## BRIEF
Any picture must be dropped, but each line of the data should be duplicated exactly.

## SOURCE DATA
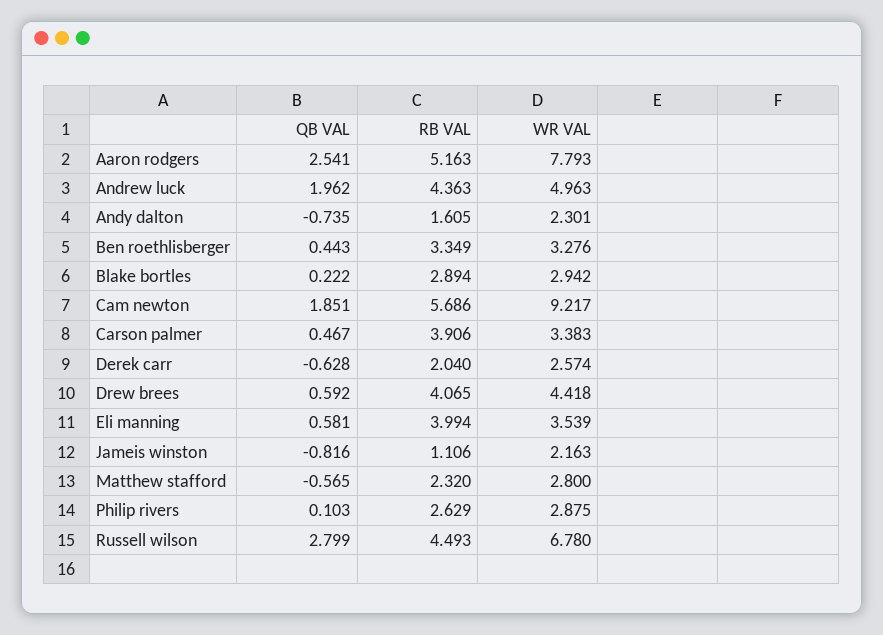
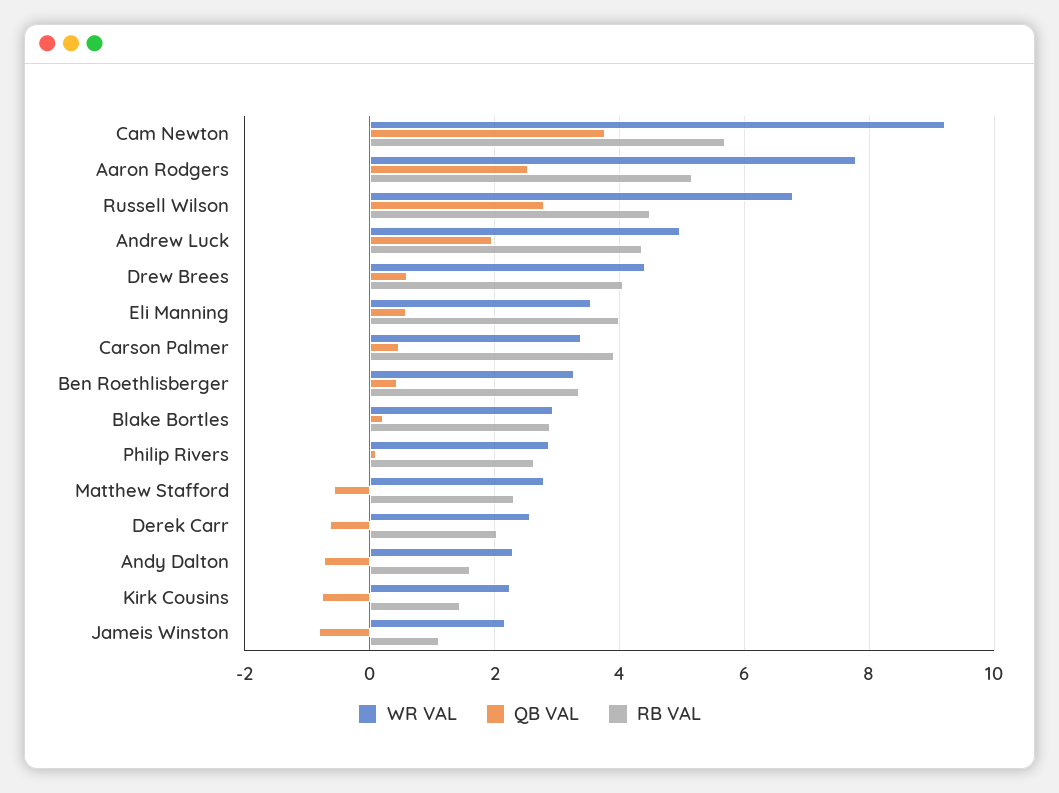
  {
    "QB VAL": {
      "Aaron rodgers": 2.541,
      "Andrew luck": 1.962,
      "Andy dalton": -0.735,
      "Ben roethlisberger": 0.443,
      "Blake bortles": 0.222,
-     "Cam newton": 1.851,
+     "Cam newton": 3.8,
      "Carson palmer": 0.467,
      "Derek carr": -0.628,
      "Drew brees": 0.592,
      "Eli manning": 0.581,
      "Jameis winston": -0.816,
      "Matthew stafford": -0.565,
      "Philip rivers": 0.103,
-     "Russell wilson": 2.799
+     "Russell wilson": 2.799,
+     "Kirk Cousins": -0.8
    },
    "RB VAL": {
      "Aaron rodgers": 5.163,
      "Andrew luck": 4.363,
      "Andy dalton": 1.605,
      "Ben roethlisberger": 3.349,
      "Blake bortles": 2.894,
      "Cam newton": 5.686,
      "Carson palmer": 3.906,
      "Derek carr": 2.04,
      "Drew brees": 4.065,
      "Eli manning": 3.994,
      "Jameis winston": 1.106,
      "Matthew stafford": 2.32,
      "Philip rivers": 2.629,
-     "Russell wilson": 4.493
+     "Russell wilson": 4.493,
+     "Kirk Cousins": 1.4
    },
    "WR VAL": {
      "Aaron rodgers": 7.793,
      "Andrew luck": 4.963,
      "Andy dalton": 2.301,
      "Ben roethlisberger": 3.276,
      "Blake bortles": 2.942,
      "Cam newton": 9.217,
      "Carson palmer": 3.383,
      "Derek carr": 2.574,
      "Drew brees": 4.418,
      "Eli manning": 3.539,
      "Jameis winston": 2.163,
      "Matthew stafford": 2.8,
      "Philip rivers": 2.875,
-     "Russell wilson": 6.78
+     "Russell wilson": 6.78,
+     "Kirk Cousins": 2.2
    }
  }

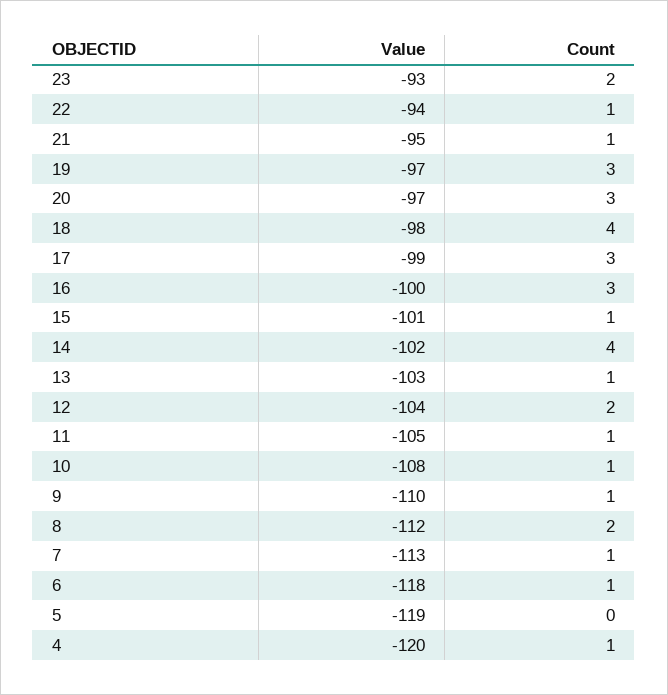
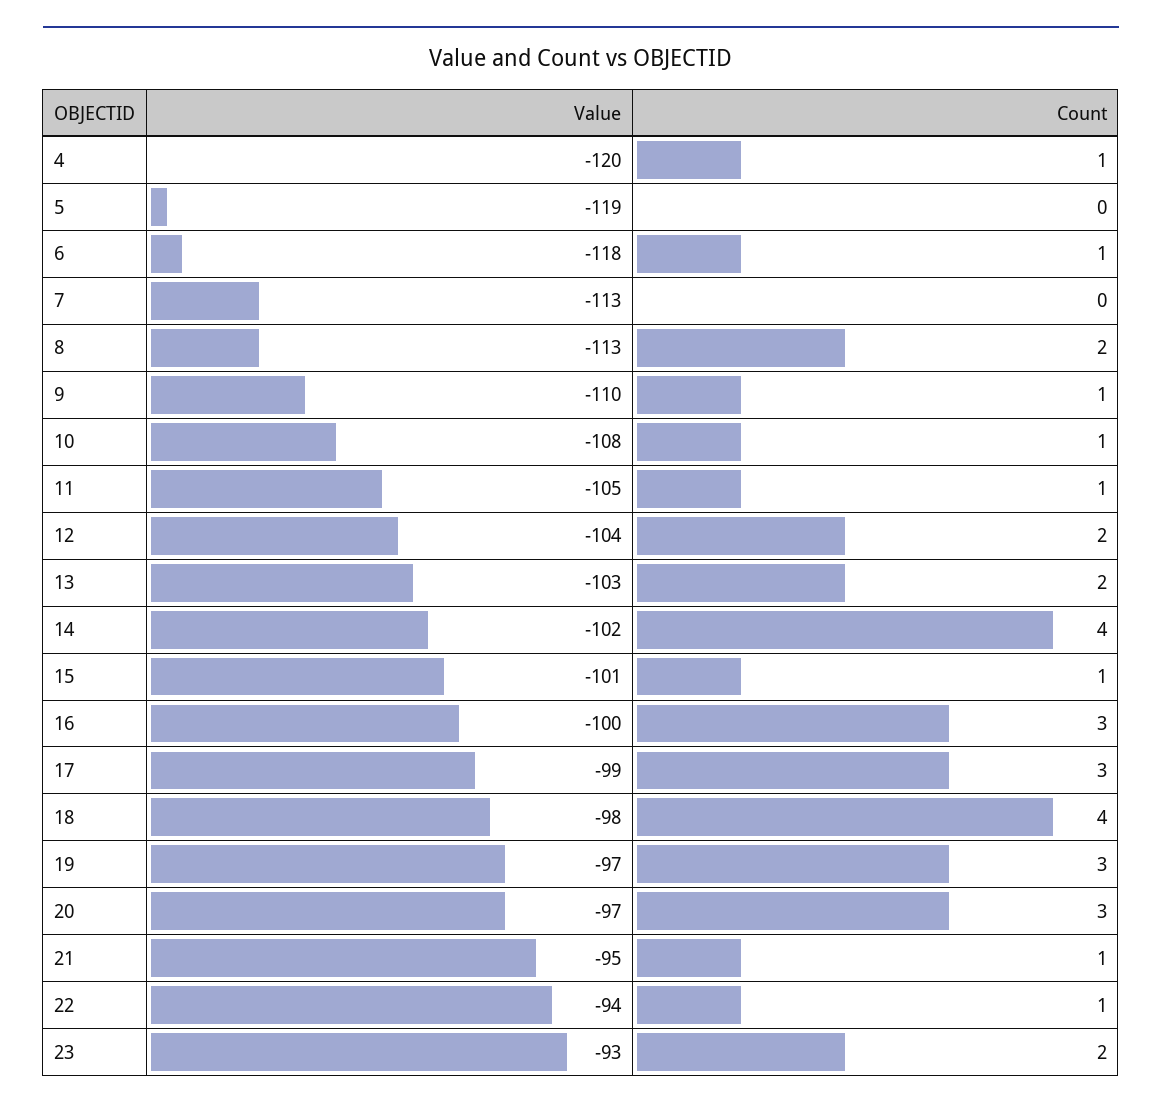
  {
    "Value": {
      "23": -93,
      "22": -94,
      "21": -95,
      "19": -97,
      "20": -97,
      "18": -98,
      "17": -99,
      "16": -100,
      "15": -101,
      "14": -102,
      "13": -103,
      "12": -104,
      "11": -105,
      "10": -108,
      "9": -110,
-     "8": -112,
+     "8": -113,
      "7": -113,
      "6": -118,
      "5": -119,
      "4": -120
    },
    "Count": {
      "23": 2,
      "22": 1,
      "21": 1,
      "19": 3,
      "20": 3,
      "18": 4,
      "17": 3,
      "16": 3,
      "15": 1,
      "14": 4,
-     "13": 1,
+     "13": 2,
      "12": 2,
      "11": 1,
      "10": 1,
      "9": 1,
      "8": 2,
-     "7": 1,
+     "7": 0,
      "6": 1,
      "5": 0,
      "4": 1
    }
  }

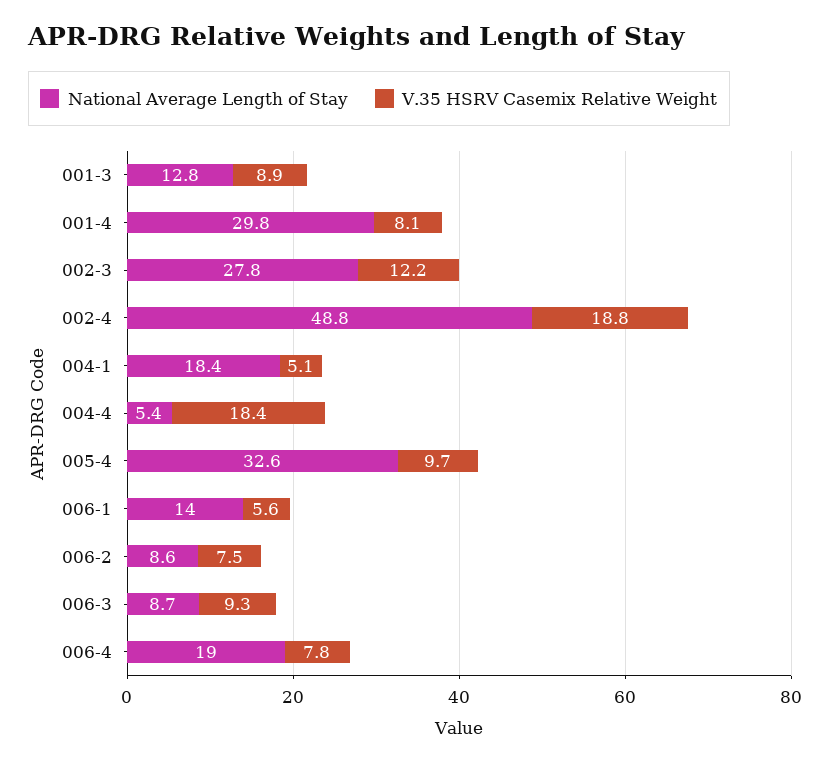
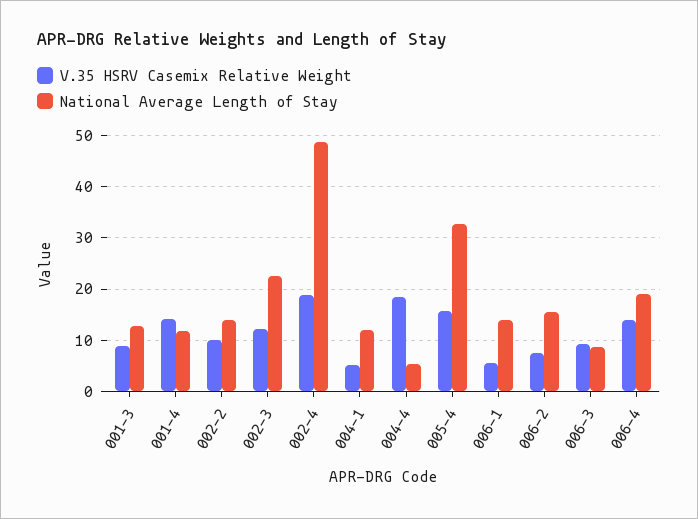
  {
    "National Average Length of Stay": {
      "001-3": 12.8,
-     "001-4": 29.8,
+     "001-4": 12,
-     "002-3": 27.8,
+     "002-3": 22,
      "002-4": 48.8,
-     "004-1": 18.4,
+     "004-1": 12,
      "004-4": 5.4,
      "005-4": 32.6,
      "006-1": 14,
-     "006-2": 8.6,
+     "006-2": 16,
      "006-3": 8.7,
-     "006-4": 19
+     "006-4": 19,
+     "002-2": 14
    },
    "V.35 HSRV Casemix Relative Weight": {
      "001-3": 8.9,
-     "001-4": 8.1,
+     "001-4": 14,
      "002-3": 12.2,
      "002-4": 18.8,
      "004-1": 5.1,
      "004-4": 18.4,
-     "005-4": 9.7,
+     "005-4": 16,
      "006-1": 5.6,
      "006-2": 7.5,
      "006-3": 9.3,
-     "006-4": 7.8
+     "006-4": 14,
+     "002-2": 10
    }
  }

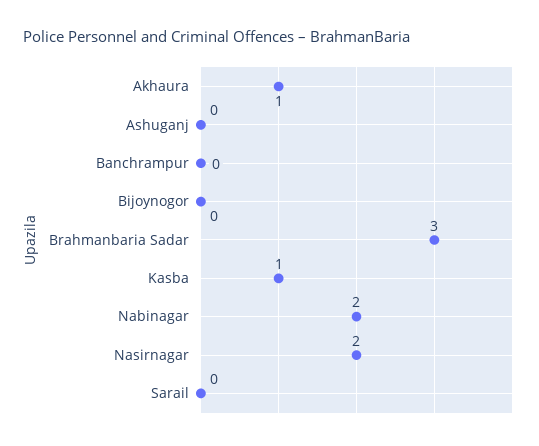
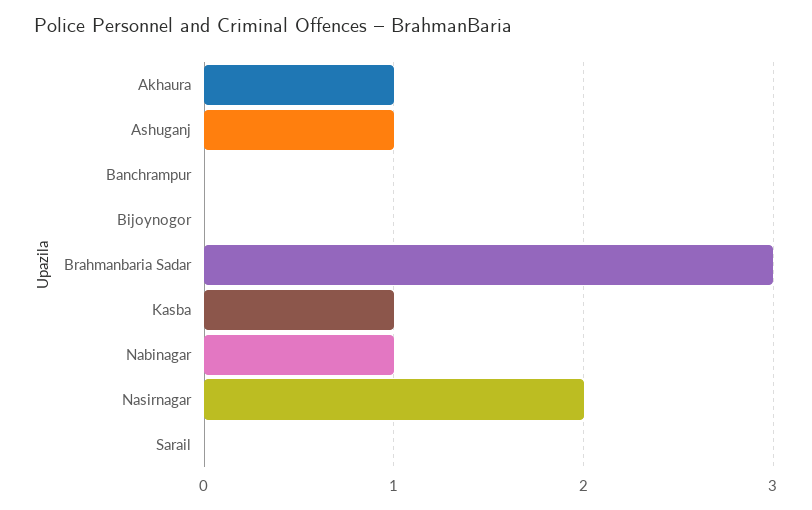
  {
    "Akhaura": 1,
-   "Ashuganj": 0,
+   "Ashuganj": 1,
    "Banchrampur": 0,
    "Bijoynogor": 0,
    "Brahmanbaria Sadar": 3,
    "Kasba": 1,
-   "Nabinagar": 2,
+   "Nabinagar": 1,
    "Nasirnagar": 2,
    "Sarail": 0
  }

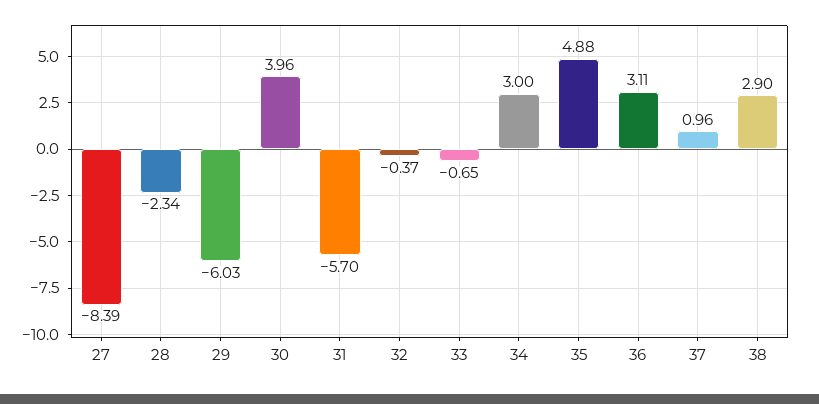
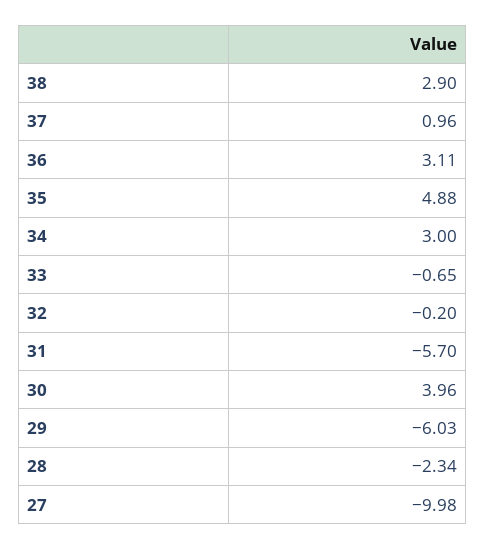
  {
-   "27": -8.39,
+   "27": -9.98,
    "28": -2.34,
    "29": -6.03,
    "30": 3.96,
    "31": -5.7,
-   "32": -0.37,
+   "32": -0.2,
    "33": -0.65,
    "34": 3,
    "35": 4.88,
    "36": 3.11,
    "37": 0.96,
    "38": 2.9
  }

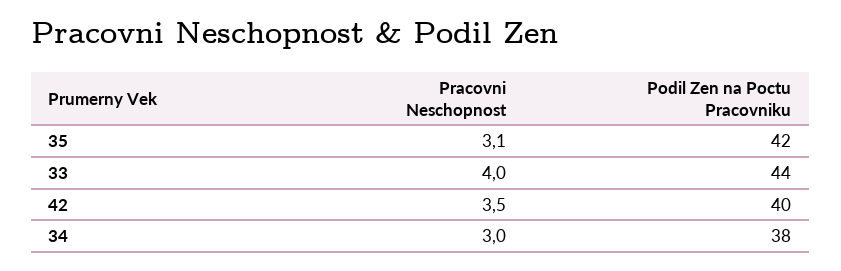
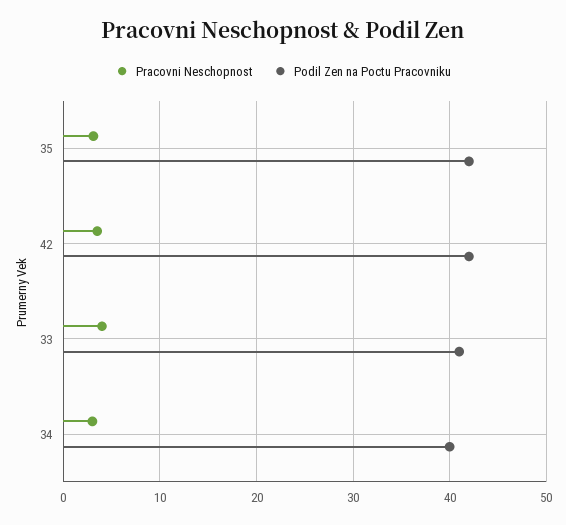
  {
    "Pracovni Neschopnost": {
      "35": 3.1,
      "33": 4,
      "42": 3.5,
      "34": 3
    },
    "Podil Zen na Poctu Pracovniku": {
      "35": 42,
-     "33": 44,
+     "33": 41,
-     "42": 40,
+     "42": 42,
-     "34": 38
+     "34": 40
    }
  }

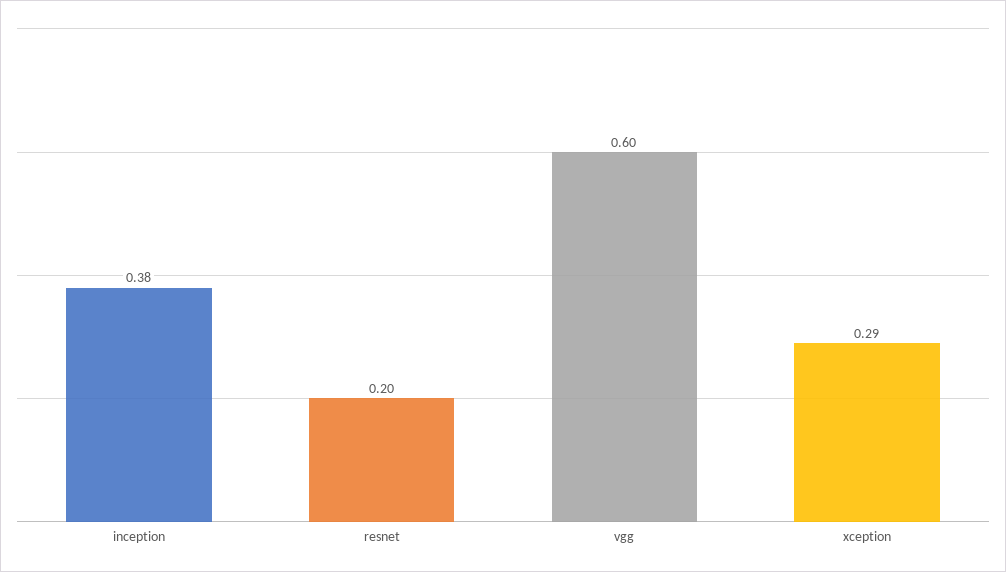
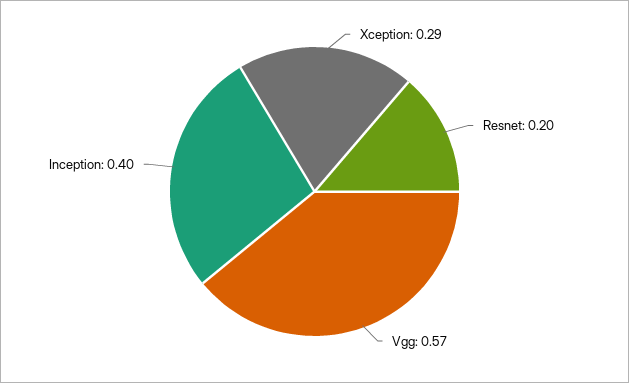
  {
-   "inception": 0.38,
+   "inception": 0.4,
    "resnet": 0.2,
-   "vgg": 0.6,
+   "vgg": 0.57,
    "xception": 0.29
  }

## ANSWER TO THIS EXERCISE
  {
    "QB VAL": {
      "Aaron rodgers": 2.541,
      "Andrew luck": 1.962,
      "Andy dalton": -0.735,
      "Ben roethlisberger": 0.443,
      "Blake bortles": 0.222,
-     "Cam newton": 1.851,
+     "Cam newton": 3.8,
      "Carson palmer": 0.467,
      "Derek carr": -0.628,
      "Drew brees": 0.592,
      "Eli manning": 0.581,
      "Jameis winston": -0.816,
      "Matthew stafford": -0.565,
      "Philip rivers": 0.103,
-     "Russell wilson": 2.799
+     "Russell wilson": 2.799,
+     "Kirk Cousins": -0.8
    },
    "RB VAL": {
      "Aaron rodgers": 5.163,
      "Andrew luck": 4.363,
      "Andy dalton": 1.605,
      "Ben roethlisberger": 3.349,
      "Blake bortles": 2.894,
      "Cam newton": 5.686,
      "Carson palmer": 3.906,
      "Derek carr": 2.04,
      "Drew brees": 4.065,
      "Eli manning": 3.994,
      "Jameis winston": 1.106,
      "Matthew stafford": 2.32,
      "Philip rivers": 2.629,
-     "Russell wilson": 4.493
+     "Russell wilson": 4.493,
+     "Kirk Cousins": 1.4
    },
    "WR VAL": {
      "Aaron rodgers": 7.793,
      "Andrew luck": 4.963,
      "Andy dalton": 2.301,
      "Ben roethlisberger": 3.276,
      "Blake bortles": 2.942,
      "Cam newton": 9.217,
      "Carson palmer": 3.383,
      "Derek carr": 2.574,
      "Drew brees": 4.418,
      "Eli manning": 3.539,
      "Jameis winston": 2.163,
      "Matthew stafford": 2.8,
      "Philip rivers": 2.875,
-     "Russell wilson": 6.78
+     "Russell wilson": 6.78,
+     "Kirk Cousins": 2.2
    }
  }

  {
    "Value": {
      "23": -93,
      "22": -94,
      "21": -95,
      "19": -97,
      "20": -97,
      "18": -98,
      "17": -99,
      "16": -100,
      "15": -101,
      "14": -102,
      "13": -103,
      "12": -104,
      "11": -105,
      "10": -108,
      "9": -110,
-     "8": -112,
+     "8": -113,
      "7": -113,
      "6": -118,
      "5": -119,
      "4": -120
    },
    "Count": {
      "23": 2,
      "22": 1,
      "21": 1,
      "19": 3,
      "20": 3,
      "18": 4,
      "17": 3,
      "16": 3,
      "15": 1,
      "14": 4,
-     "13": 1,
+     "13": 2,
      "12": 2,
      "11": 1,
      "10": 1,
      "9": 1,
      "8": 2,
-     "7": 1,
+     "7": 0,
      "6": 1,
      "5": 0,
      "4": 1
    }
  }

  {
    "National Average Length of Stay": {
      "001-3": 12.8,
-     "001-4": 29.8,
+     "001-4": 12,
-     "002-3": 27.8,
+     "002-3": 22,
      "002-4": 48.8,
-     "004-1": 18.4,
+     "004-1": 12,
      "004-4": 5.4,
      "005-4": 32.6,
      "006-1": 14,
-     "006-2": 8.6,
+     "006-2": 16,
      "006-3": 8.7,
-     "006-4": 19
+     "006-4": 19,
+     "002-2": 14
    },
    "V.35 HSRV Casemix Relative Weight": {
      "001-3": 8.9,
-     "001-4": 8.1,
+     "001-4": 14,
      "002-3": 12.2,
      "002-4": 18.8,
      "004-1": 5.1,
      "004-4": 18.4,
-     "005-4": 9.7,
+     "005-4": 16,
      "006-1": 5.6,
      "006-2": 7.5,
      "006-3": 9.3,
-     "006-4": 7.8
+     "006-4": 14,
+     "002-2": 10
    }
  }

  {
    "Akhaura": 1,
-   "Ashuganj": 0,
+   "Ashuganj": 1,
    "Banchrampur": 0,
    "Bijoynogor": 0,
    "Brahmanbaria Sadar": 3,
    "Kasba": 1,
-   "Nabinagar": 2,
+   "Nabinagar": 1,
    "Nasirnagar": 2,
    "Sarail": 0
  }

  {
-   "27": -8.39,
+   "27": -9.98,
    "28": -2.34,
    "29": -6.03,
    "30": 3.96,
    "31": -5.7,
-   "32": -0.37,
+   "32": -0.2,
    "33": -0.65,
    "34": 3,
    "35": 4.88,
    "36": 3.11,
    "37": 0.96,
    "38": 2.9
  }

  {
    "Pracovni Neschopnost": {
      "35": 3.1,
      "33": 4,
      "42": 3.5,
      "34": 3
    },
    "Podil Zen na Poctu Pracovniku": {
      "35": 42,
-     "33": 44,
+     "33": 41,
-     "42": 40,
+     "42": 42,
-     "34": 38
+     "34": 40
    }
  }

  {
-   "inception": 0.38,
+   "inception": 0.4,
    "resnet": 0.2,
-   "vgg": 0.6,
+   "vgg": 0.57,
    "xception": 0.29
  }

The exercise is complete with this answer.